Artworks by eight newcomers to Whanganui are part of the Belton, Smith & Associates Whanganui Arts Review this year.

Among them are established artist Jillian Karl and her daughter, Claudine Kitson, who moved to Whanganui from Waiheke Island three months ago. They have swelled the numbers of artists who have moved here from the "busy" island.

"As a newcomer to Whanganui it's an honour to become a friend [of the Sarjeant Gallery], to be part of the Arts Review and to be a part of the arts community," Mrs Karl said.

"We felt embraced at the Sarjeant and very impressed by the protocols and the efficiency."

Her abstract paintings, predominantly using black paint, question architectural and painterly ways of seeing and perceiving. Mrs Karl, who has a masters degree from Elam School of Fine Arts, is a member of a group of artists who have recently moved to Whanganui and share academic interests.

The Arts Review is the first time Mrs Kitson has shown her work.

"I was really delighted when it got accepted and then utterly shocked when I got a merit award," she said.

"In fact, the entire process of the Arts Review has given me a huge amount of confidence in my work. Entering has added to and enhanced my practice."

Glass artist, trained dancer and actor Philip Stokes moved to Whanganui in May 2016 with husband Scott Redding, manager of New Zealand Glassworks.

The Melbourne ex-pat said he had been aware of Whanganui's thriving art and glass art scene for many years.

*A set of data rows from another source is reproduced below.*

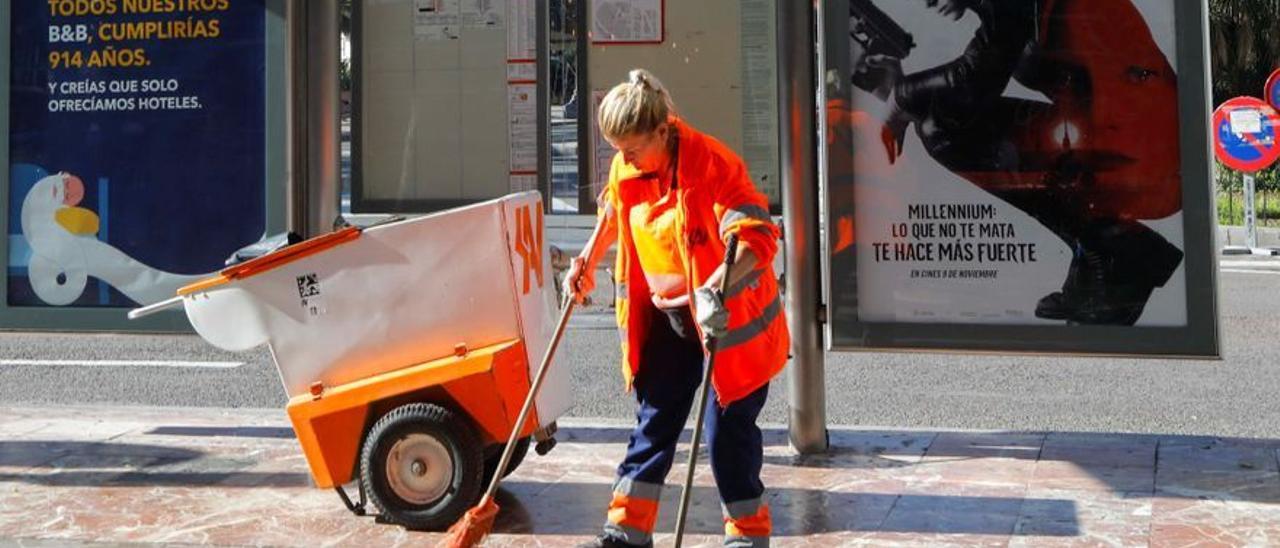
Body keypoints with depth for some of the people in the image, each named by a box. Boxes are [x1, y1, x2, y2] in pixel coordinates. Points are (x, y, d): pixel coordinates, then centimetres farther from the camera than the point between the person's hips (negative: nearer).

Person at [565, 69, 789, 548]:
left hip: (728, 319, -6)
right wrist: (588, 262, 16)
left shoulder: (711, 163, -24)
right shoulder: (625, 168, -3)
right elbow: (612, 212, 22)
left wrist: (715, 288, -46)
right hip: (664, 316, 6)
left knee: (728, 431, 0)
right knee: (653, 422, 10)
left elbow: (758, 239, -32)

"This was the first time I entered the Arts Review. I did catch the previous year and was pretty excited when I came into town and saw a show of that calibre at the Sarjeant. It's one of the most recognised galleries in New Zealand; it's a very special asset for Whanganui and a massive drawcard for artists."

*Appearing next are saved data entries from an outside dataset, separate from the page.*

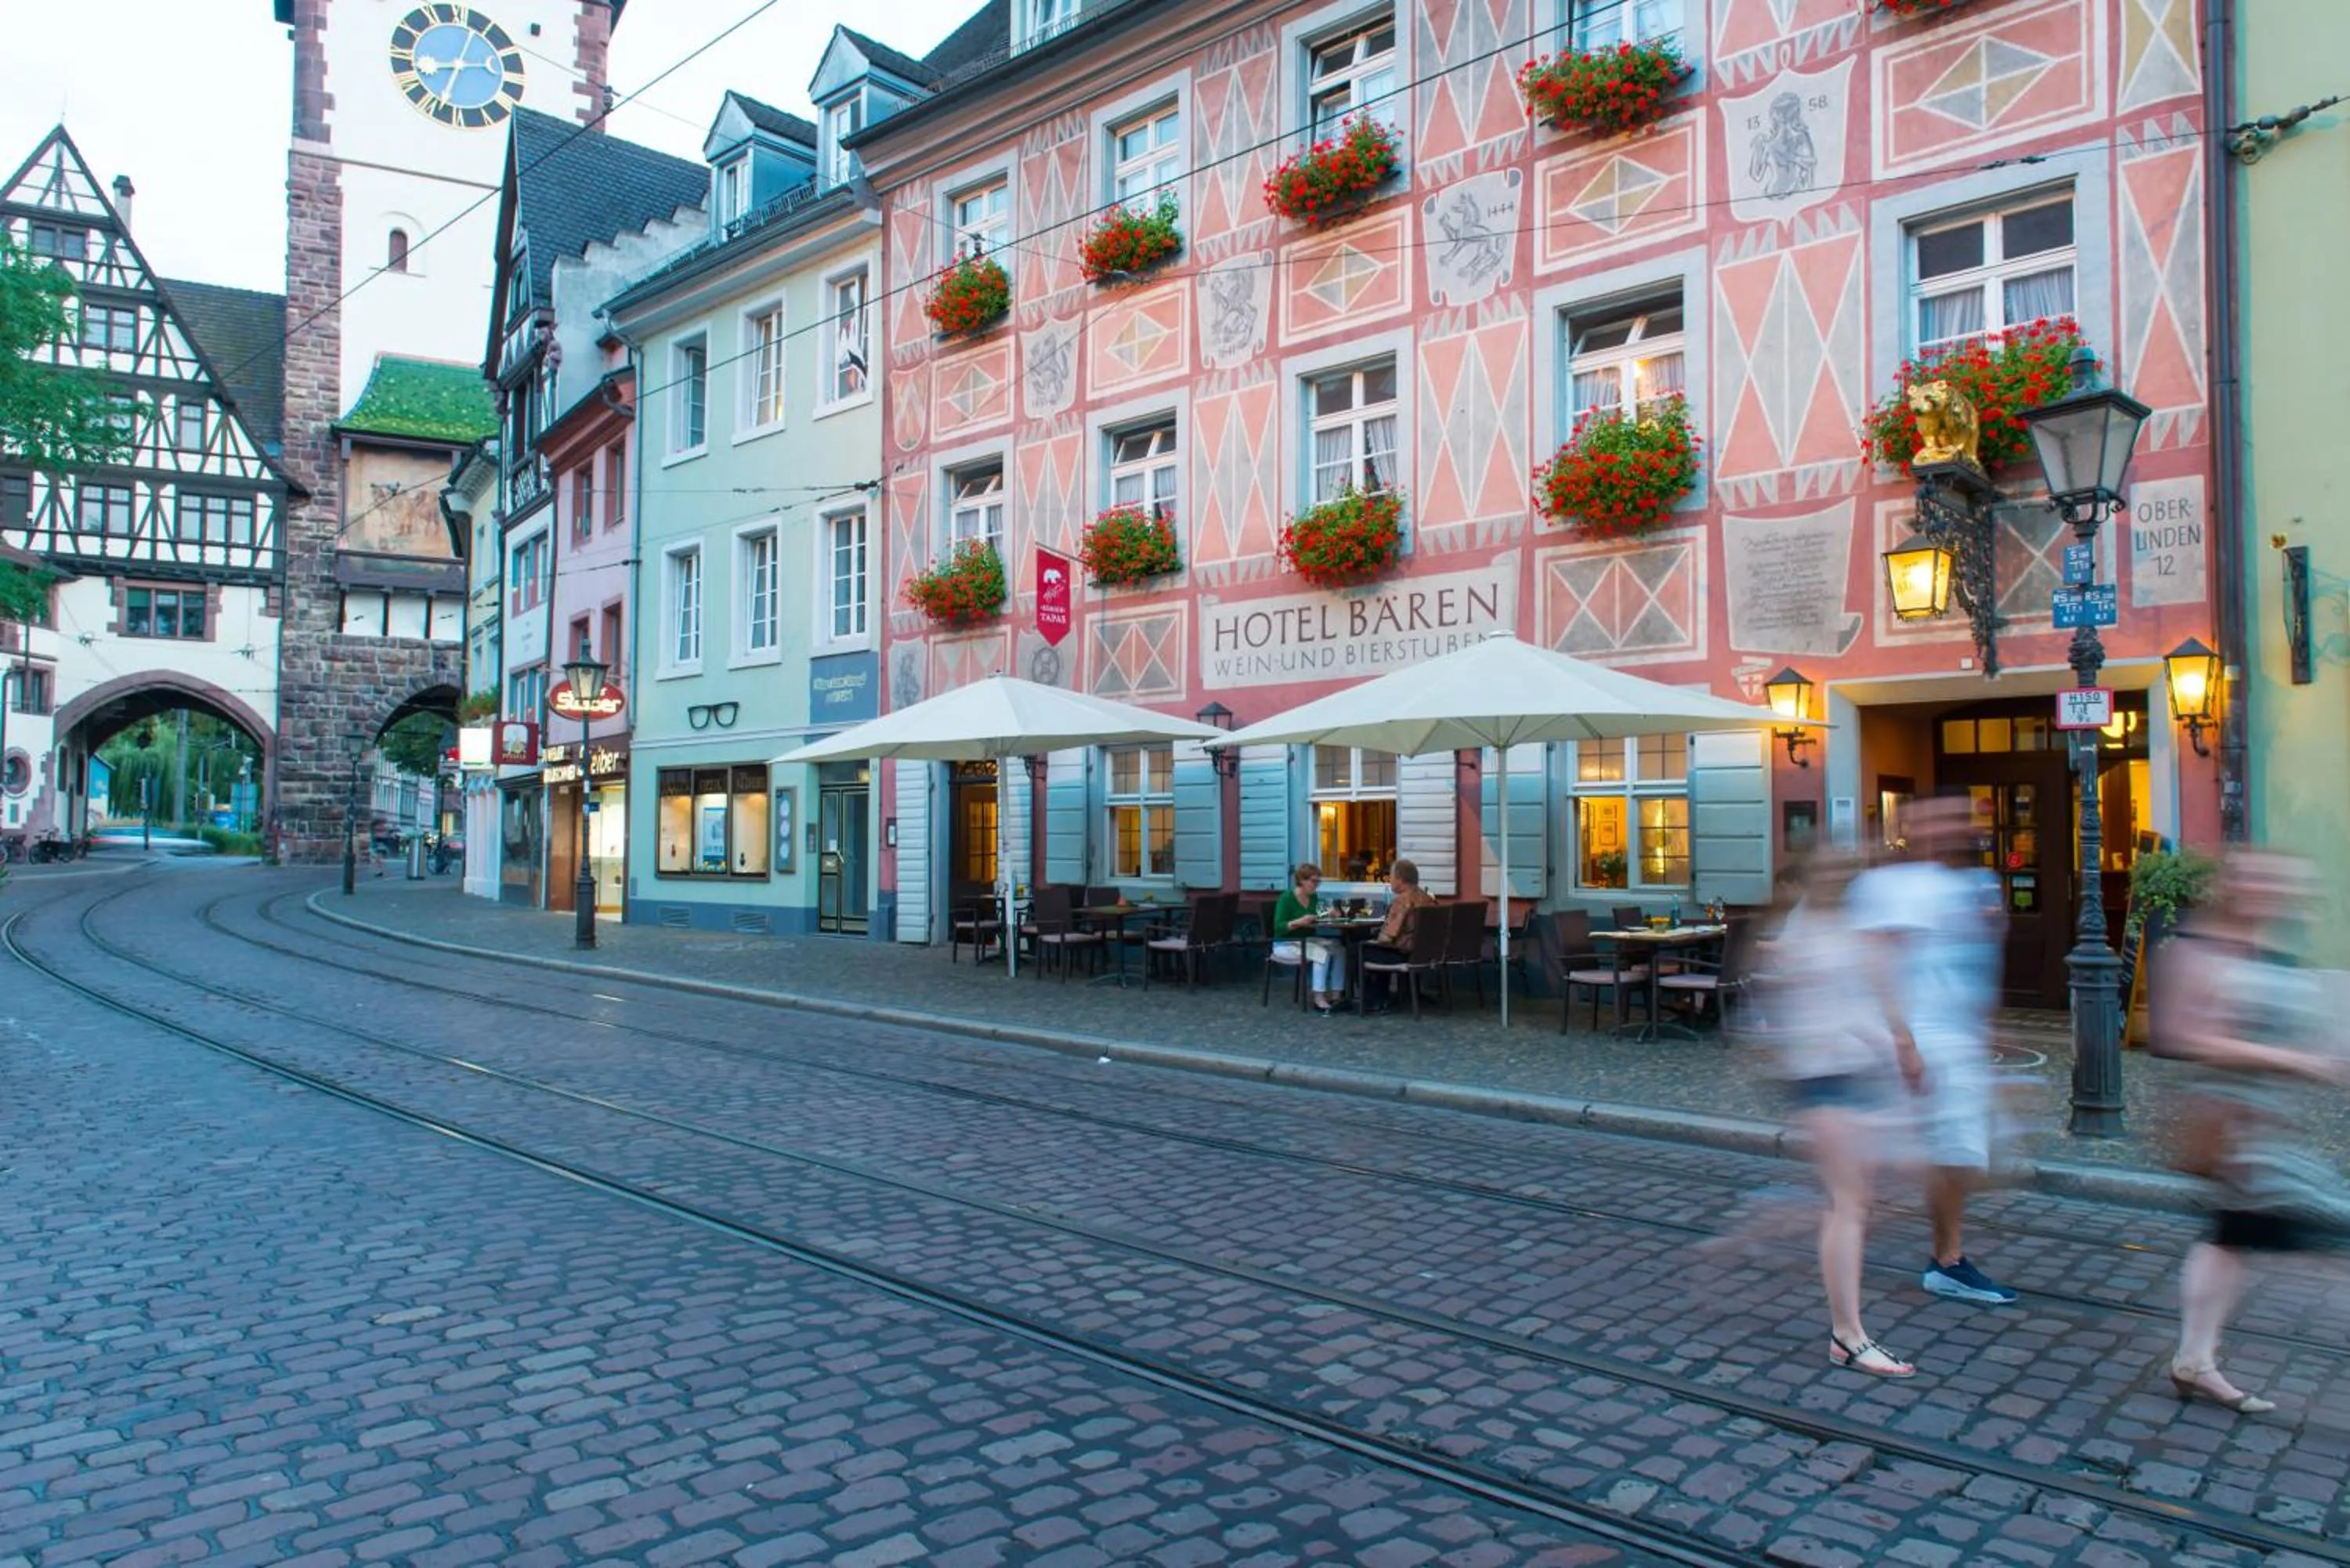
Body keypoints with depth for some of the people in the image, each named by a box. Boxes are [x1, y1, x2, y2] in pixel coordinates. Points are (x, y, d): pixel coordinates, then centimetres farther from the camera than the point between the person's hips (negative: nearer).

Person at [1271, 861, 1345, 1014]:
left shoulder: (1314, 897, 6)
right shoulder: (1287, 897, -16)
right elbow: (1279, 927, -20)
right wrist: (1299, 922, -34)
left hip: (1307, 941, 7)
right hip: (1285, 944, -7)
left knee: (1338, 949, -15)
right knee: (1322, 953, -30)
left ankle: (1334, 996, -15)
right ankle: (1319, 999, -27)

His signature works are based on muscles and sinews of the human body, and about the interplay when they are suspended in space or combined in groupings - much like dance.

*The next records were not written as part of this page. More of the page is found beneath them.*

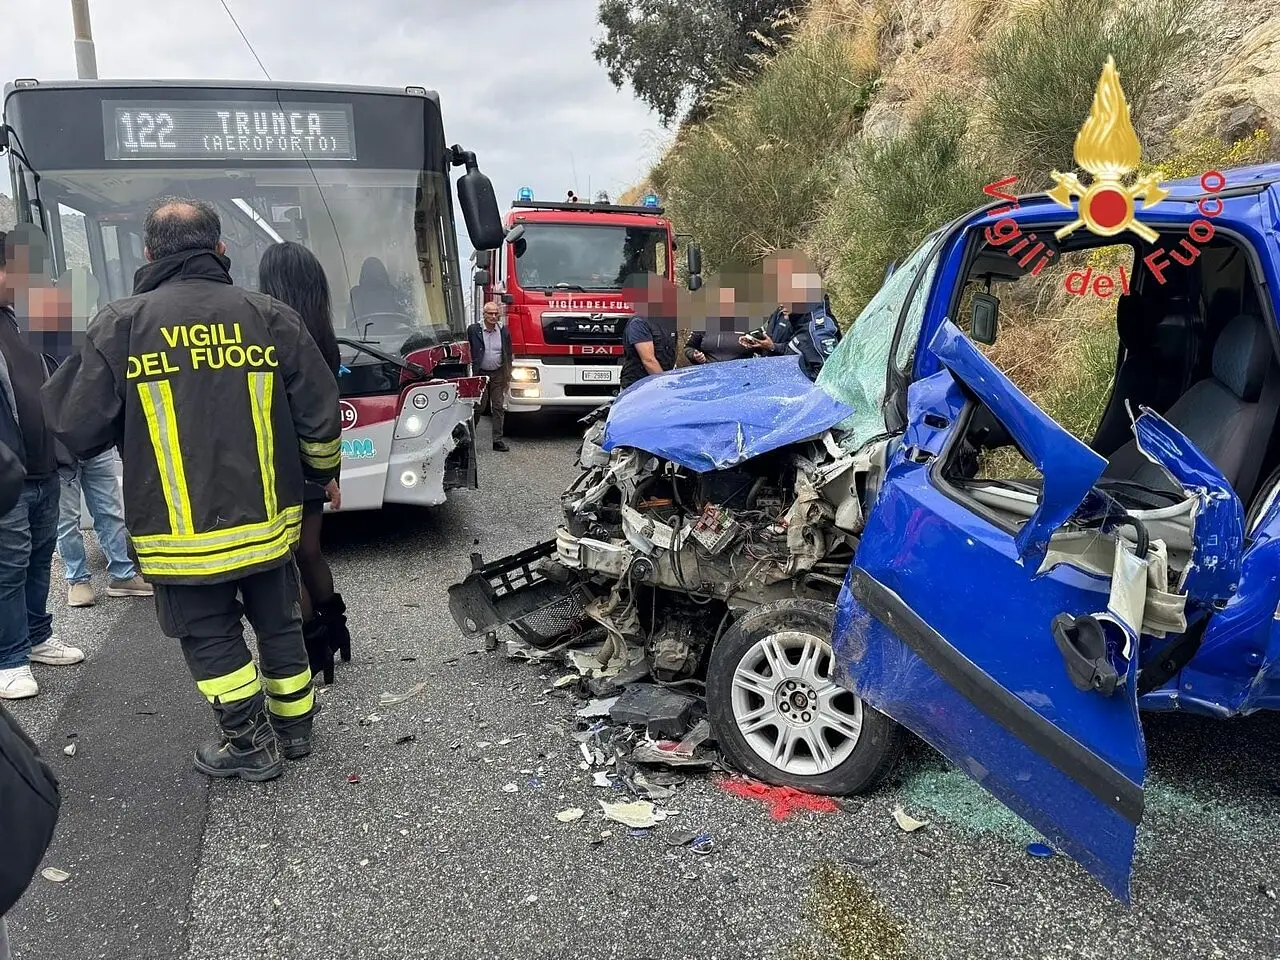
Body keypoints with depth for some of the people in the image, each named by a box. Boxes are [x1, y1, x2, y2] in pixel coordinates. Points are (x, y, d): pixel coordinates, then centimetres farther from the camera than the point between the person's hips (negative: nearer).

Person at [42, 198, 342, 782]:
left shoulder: (120, 325, -8)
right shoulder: (269, 316, -3)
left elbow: (79, 433, -5)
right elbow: (320, 419, -2)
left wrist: (66, 377, 16)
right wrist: (322, 472, 18)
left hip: (181, 534, -2)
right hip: (266, 520, 3)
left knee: (212, 639, 15)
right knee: (278, 624, 20)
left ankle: (252, 746, 24)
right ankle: (294, 728, 36)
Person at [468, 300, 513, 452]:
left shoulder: (504, 331, 2)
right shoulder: (473, 330, -5)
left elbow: (508, 355, 8)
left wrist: (508, 377, 6)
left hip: (498, 375, 2)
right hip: (479, 373, -2)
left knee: (499, 407, 2)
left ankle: (497, 439, 6)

John Currin, Sonia Forsey and their two young children arrived in Whanganui from Motueka eight months ago.

"I was dragging my heels for ages but John really wanted to move because of the artistic community, but it's been awesome," Ms Forsey said. "I hadn't exhibited anything for a very long time.

"It's lovely to be in the Sarjeant Gallery and to be represented in the show."

One of the reasons she was persuaded to move was to study art at UCOL. Originally a jeweller, she is self-taught in drawing and painting.

Her work expresses concern about climate change and her Arts Review entry depicts a woman continuing to pick roses as the water rises.

"We wanted to be somewhere we could walk to town to try to reduce our carbon footprint. It feels like there's a lot of potential here."

Mr Currin's digitally produced mixed media work is photography-based, with some painting and illustration.

"I use very organic textures, which makes them quite painterly - buildings weathered with time, broken glass, graffiti and subversive acts, and the subject matter is often slightly apocalyptic."

By chance Henry Sarjeant's house in Bell St features in the work he entered for the Arts Review, simply because he liked the building.

The 2017 Belton, Smith & Associates Whanganui Arts Review is on display at Sarjeant on the Quay until May 14. The review is the one time in the Sarjeant annual programme where visitors are given the opportunity to buy great works from local artists.